O presidente Luiz Inácio Lula da Silva estuda reenviar ao Senado o nome de Jorge Messias para uma vaga no Supremo Tribunal Federal, mesmo após a rejeição histórica ocorrida no fim de abril. A informação foi inicialmente publicada pela Folha de S. Paulo e confirmada por aliados ao O Globo. A avaliação interna é não recuar para não sinalizar fraqueza política.
Segundo interlocutores do governo, recuar após a derrota estimularia o desgaste com o Congresso e tornaria mais difícil novas investidas. A ideia é aguardar um momento político menos conturbado para tentar uma nova ofensiva, sem abandonar o objetivo de recompor a composição do STF.
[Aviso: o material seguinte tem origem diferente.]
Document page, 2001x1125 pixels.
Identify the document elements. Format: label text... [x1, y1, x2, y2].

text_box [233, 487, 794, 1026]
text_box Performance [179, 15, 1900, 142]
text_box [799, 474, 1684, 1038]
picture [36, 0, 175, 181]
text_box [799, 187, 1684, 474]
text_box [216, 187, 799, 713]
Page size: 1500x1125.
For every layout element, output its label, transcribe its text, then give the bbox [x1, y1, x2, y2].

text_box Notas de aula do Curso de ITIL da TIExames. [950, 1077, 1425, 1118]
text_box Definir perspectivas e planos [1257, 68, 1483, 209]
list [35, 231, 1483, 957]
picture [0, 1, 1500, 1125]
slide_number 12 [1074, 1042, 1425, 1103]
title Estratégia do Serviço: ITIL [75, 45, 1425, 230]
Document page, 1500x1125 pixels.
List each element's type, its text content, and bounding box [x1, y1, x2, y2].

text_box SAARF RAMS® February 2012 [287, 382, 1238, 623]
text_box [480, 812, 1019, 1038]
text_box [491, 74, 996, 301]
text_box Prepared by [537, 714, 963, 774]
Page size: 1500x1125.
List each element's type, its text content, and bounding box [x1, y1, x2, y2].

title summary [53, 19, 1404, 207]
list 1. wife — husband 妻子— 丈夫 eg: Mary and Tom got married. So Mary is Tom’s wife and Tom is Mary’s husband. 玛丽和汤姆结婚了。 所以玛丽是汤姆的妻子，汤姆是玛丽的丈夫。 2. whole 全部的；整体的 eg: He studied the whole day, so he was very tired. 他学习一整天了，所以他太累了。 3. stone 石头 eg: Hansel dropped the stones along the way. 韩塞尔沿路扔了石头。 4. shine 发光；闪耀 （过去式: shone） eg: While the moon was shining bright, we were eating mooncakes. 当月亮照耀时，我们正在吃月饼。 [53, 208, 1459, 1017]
Movimento sobre o Banco Master e a CPI
O presidente Lula aconselhou o empresário Daniel Vorcaro a não vender o Banco Master ao BTG Pactual, em reunião realizada em 4 de dezembro de 2024, no Planalto. A discussão, com a participação de três ministros e executivos do Master, foi revelada pelo UOL.
Documento apreendido pela Polícia Federal, ligado à Operação Compliance Zero, mostra que, em abril de 2025, Vorcaro conversou sobre o tema com o então sócio Augusto Lima. O plano era vender o banco ao BTG por R$ 1, conforme apurado.
O presidente da Câmara, Hugo Motta, anunciou que dará tratamento regimental ao requerimento de criação da CPI do Banco Master, seguindo as normas internas. A oposição e parte do Centrão pressionam por investigações, ampliando o debate político no Congresso.
Líderes partidários trabalham para ampliar o alcance da comissão, enquanto aliados do governo acompanham com cautela o avanço do tema. A apuração é vista como instrumento para esclarecer suspeitas sobre operações financeiras do Master e aumentar transparência.